──────── Working data
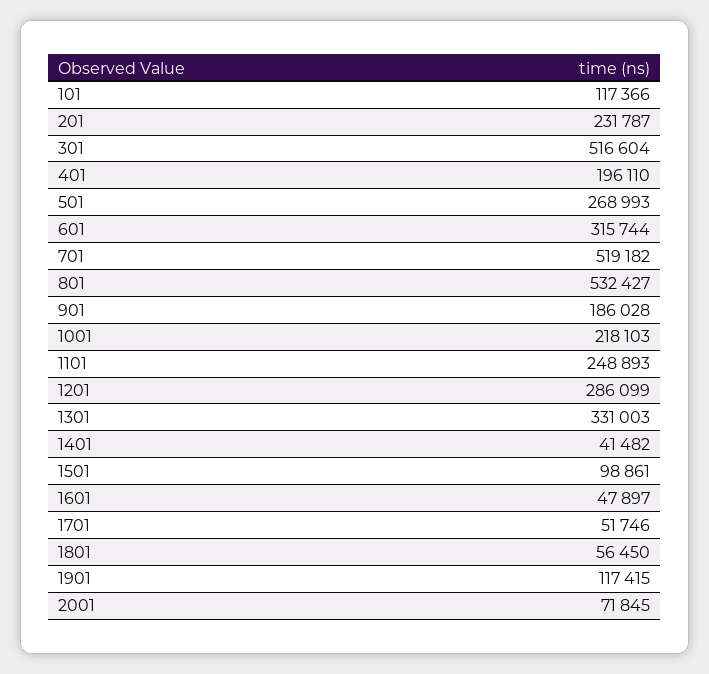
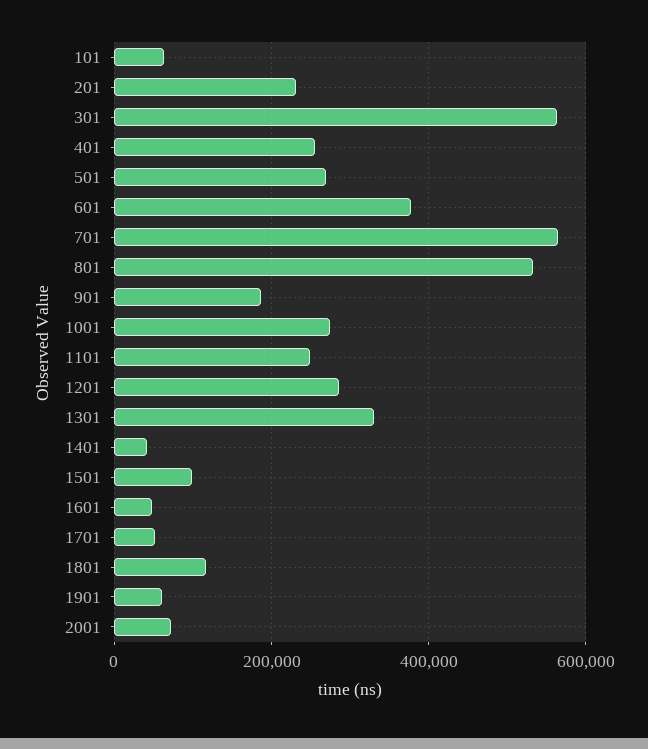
101: 117366 -> 60000
301: 516604 -> 560000
401: 196110 -> 260000
601: 315744 -> 380000
701: 519182 -> 560000
1001: 218103 -> 280000
1801: 56450 -> 120000
1901: 117415 -> 60000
────────────────
Required action:
What you return must be every entry, word for word, without any pictures.

Answer below:
101: 117366 -> 60000
301: 516604 -> 560000
401: 196110 -> 260000
601: 315744 -> 380000
701: 519182 -> 560000
1001: 218103 -> 280000
1801: 56450 -> 120000
1901: 117415 -> 60000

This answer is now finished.